FDA Adverse Event Malfunction Summary report: N

NA

MDR report key: 10777581 · Received November 3, 2020

Report

Report Number
1523658-2020-00015
Event Type
Malfunction
Date Received
November 3, 2020
Report Date
November 2, 2020
Manufacturer
BATTELLE MEMORIAL INSTITUTE
Product Code
QLA
Adverse Event
Yes
Product Problem
Yes
Report Source
Manufacturer report
Reporter Location
OH, US
Reporter Occupation
OTHER HEALTH CARE PROFESSIONAL

Narratives

Additional Manufacturer Narrative · 1

INFORMATION INITIALLY RECEIVED THROUGH FDA MEDWATCH (MW5094220) PER CCDS TICKET (B)(4). DEVICE NOT RETURNED FOR EVALUATION. ALL INFORMATION KNOWN OR REASONABLY KNOWN TO BATTELLE HAS BEEN INCLUDED IN THIS SUBMISSION. ANY BLANK FIELDS INDICATE THAT INFORMATION WAS UNAVAILABLE. REVIEW OF THE PROCESS AND DATA BY BATTELLE AND 3M SUPPORTS THE INVESTIGATION FINDING, THAT THERE ARE NO KNOWN ADVERSE EFFECTS WITH USING THE H202 BATTELLE DECONTAMINATION PROCESS WITHIN THE GUIDELINES OF THE APPROVED PROCEDURES. ALTHOUGH NO MALFUNCTION OR SERIOUS INJURY OF THE DECONTAMINATED RESPIRATOR HAS BEEN CONFIRMED, THIS REPORT IS REQUIRED UNDER THE TERMS OF THE EUA.

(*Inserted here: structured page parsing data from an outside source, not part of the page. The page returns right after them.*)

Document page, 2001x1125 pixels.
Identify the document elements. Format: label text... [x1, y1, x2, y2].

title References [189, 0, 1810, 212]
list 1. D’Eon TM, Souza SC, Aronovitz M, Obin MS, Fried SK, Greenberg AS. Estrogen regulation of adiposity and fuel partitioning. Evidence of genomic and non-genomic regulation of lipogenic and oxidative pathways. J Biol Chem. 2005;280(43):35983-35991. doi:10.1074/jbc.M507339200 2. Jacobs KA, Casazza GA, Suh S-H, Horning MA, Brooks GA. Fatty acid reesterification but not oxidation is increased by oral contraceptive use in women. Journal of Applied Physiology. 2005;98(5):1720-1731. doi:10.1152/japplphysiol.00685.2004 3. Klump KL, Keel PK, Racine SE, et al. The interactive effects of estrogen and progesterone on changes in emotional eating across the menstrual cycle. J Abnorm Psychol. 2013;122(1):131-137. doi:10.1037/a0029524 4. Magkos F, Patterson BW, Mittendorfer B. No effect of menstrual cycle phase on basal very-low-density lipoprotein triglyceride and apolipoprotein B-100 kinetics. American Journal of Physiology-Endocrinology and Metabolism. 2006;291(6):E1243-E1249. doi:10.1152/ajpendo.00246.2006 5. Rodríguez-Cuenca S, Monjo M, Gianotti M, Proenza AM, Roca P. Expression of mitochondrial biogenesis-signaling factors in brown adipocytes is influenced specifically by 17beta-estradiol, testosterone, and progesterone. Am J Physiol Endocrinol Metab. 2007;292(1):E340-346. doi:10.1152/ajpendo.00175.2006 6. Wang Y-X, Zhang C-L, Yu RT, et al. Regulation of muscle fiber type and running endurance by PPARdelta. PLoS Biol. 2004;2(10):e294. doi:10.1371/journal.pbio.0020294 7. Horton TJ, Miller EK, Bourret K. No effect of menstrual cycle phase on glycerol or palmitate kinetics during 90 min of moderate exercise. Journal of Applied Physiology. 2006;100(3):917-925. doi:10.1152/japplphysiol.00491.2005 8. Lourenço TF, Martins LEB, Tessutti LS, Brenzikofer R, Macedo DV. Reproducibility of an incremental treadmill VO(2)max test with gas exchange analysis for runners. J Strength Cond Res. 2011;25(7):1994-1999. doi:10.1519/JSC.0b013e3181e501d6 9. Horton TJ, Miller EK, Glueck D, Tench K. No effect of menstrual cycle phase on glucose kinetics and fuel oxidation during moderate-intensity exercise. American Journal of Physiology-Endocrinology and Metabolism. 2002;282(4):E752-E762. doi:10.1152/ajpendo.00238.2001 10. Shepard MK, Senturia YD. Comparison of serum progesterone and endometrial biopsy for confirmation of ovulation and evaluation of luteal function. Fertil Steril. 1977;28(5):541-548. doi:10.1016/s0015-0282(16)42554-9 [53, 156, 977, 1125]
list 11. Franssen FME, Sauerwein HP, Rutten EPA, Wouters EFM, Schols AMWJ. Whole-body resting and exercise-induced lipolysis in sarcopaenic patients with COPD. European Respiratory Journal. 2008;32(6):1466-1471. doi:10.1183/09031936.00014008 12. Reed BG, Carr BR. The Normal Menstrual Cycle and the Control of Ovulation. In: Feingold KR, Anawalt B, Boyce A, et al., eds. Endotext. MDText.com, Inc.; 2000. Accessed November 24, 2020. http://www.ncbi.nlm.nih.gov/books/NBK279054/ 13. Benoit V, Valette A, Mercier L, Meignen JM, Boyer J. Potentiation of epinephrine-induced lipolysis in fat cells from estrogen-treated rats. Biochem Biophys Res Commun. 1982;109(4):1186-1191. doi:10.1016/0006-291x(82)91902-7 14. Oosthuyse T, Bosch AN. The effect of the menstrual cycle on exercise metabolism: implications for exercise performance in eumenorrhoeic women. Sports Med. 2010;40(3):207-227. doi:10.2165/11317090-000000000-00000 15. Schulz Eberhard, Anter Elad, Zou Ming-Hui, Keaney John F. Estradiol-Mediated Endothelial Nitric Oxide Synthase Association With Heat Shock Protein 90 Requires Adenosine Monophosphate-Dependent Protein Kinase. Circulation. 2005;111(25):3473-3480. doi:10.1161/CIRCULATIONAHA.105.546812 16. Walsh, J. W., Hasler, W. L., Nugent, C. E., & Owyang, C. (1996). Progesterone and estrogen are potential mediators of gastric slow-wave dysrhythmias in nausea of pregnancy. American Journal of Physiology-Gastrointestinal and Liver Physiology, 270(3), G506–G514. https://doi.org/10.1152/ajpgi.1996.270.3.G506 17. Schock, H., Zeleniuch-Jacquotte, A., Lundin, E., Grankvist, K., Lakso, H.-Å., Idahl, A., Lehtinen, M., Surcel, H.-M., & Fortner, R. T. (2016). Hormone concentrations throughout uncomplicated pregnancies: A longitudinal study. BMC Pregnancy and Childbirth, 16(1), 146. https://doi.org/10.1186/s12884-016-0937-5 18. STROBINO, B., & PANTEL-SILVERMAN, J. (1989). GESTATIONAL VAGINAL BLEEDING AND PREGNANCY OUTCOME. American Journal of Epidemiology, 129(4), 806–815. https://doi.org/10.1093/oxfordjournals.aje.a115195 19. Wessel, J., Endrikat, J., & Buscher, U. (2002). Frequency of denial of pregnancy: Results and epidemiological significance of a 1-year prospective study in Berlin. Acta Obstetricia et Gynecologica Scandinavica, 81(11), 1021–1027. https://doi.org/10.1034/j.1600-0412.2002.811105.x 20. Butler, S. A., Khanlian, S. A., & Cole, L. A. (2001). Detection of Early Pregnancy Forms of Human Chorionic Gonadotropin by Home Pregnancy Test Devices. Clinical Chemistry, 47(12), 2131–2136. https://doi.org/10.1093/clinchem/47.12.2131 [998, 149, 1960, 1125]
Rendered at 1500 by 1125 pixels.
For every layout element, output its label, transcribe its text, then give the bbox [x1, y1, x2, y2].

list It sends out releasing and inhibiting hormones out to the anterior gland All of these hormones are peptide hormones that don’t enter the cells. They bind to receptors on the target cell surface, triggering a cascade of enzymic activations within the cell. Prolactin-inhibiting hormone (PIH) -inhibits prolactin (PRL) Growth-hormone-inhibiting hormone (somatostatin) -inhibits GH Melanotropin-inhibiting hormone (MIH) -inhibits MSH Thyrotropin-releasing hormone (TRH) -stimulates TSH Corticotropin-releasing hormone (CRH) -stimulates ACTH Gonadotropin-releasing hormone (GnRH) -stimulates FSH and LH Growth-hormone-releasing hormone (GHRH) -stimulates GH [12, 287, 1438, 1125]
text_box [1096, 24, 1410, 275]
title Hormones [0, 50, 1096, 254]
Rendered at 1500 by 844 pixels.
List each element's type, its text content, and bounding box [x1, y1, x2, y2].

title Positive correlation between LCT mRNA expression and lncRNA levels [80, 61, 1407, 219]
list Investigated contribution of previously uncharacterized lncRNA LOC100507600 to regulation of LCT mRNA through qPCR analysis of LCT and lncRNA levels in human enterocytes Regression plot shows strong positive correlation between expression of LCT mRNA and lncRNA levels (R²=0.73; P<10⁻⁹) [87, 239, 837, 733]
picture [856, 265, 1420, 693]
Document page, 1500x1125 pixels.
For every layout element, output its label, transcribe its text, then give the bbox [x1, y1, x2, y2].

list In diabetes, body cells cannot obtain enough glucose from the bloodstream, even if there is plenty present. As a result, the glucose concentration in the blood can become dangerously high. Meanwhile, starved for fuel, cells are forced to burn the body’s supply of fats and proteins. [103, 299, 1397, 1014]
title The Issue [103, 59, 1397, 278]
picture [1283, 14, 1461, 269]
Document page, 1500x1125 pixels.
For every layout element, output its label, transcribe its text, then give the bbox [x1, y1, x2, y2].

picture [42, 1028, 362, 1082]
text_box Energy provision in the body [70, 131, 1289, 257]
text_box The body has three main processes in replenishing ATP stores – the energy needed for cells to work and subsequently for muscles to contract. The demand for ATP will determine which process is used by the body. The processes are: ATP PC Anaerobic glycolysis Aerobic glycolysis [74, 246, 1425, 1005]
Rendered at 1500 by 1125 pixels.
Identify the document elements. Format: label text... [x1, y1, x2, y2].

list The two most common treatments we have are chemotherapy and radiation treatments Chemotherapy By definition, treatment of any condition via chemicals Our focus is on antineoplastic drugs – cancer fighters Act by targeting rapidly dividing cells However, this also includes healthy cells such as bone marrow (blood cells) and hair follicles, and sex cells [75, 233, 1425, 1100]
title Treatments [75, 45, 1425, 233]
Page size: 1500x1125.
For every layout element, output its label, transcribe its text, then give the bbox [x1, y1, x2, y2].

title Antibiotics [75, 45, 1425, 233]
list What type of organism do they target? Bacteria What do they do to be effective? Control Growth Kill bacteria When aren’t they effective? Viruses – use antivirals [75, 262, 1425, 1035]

Description of Event or Problem · 1

USER REPORTED N95 MASKS WERE NOT SEALING PROPERLY AND SHORTNESS OF BREATH. THE MASKS ASSOCIATED WITH THIS EVENT WERE PART OF THE BATTELLE CCDS "CLOSED SYSTEM" PROCESS.

Devices

Seq Brand Generic Product Code Manufacturer Model Lot UDI-DI
1247169 NA RESPIRATOR, DECONTAMINATED QLA BATTELLE MEMORIAL INSTITUTE

Patients

Seq Age Sex Outcome Treatment
1 Other